ENG 568 American Literature: 1920-present (post-colon) – 3 SH
Intensive and in-depth study of the most significant literary developments (modernism, agitprop, Harlem Renaissance, Beat, etc.) in appropriate literary, critical and cultural contexts. This course may be repeated for credit provided the post-colon subject matter is verifiably different.
ENG 570 Fiction Studies (post-colon) – 3 SH
Intensive and in-depth study of important works of fiction and fiction writers in pertinent literary, critical, and cultural contexts. This course may be repeated for credit provided the post-colon subject matter is verifiably different.
ENG 572 Drama Studies (post-colon) – 3 SH
Intensive and in-depth study of important plays and playwrights in pertinent literary, critical, and cultural contexts. This course may be repeated for credit provided the post-colon subject matter is verifiably different.
ENG 574 Poetry Studies (post-colon) – 3 SH
Intensive, in-depth study of significant poet(s), movements, or genre of poetry in relationship to their literary, critical and cultural contexts. This course may be repeated for credit provided the post-colon subject matter is verifiably different.
ENG/WRT 585 An Apprenticeship in Teaching College Writing – 1-3 SH
Restricted to graduate students in English, this course focuses on the theory and practice of teaching freshman composition. Students will be responsible for attending seminars in rhetorical theory with a workshop component in the practicalities of teaching composition, conducting writing and discussion sessions with students in freshman composition, and commenting on and evaluating essays. Written assignments based on the reading for the course will be required. This variable credit course may be taken for up to three credits.
ENG/WRT 586 Practicum in Teaching College Writing – 1-3 SH
Restricted to graduate assistants in English, this course is a workshop for discussion of problems encountered in teaching freshman composition. This course may be taken for one-to-three credits per semester for as long as the student is a graduate assistant. Prerequisite: ENG 585. Students may take a total of three credits towards the degree, three credits in ENG 585 or three credits in ENG 586, or a combination of three credits from the two courses (ENG 585 & ENG 586).

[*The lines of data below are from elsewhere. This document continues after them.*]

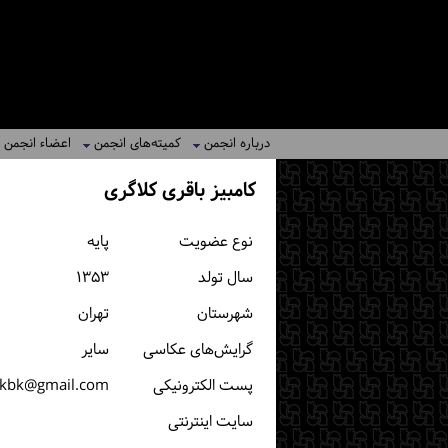
درباره انجمن
کمیته‌های انجمن
اعضاء انجمن
کامبیز باقری کلاگری
نوع عضویت
پایه
سال تولد
۱۳۵۳
شهرستان
تهران
گرایش‌های عکاسی
سایر
پست الكترونیكی
.kbk@gmail.com
سایت اینترنتی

ENG 592 Independent Thesis Research in English – 3-6 SH
Designed for students fulfilling the thesis requirements for the Master of Arts in English. Students must follow the thesis guidelines and work independently on thesis research and writing. Individual conferences with the thesis advisor are scheduled as needed. Credit will be granted upon submission of the approved final draft of the thesis and thesis abstract. Permission of both the thesis advisor and the Graduate Coordinator.
Eng 598 Teaching College English – 1-3 SH
This course focuses on the theory and pedagogy of teaching first-year college English, i.e., introductory literature courses (writing intensive), to students of diverse backgrounds. Students are required to attend both the weekly seminar in theory and pedagogy of teaching first-year college English and the weekly teaching workshop. Required of graduate students teaching in the college English program for the first time. This course is also open to other graduate students. This variable credit course may be taken for up to three credits.
ENG 598 Faculty Developed Course – 1-3 SH
An experimental course offered by the English department as a means of determining its value to the total department program or in response to a particular request from a group of students.
ENG 599 Student Independent Study – 1-3 SH
A vehicle designed to provide the student with an opportunity to develop his or her own learning experience that lies outside the existing graduate course offerings of the English department. The student will design a project and secure a faculty sponsor who has the pertinent expertise. May be taken for a maximum of three credits toward the degree. Prerequisite: Written permission of the faculty sponsor and the English department. Registration through the Division of Graduate Studies office is required.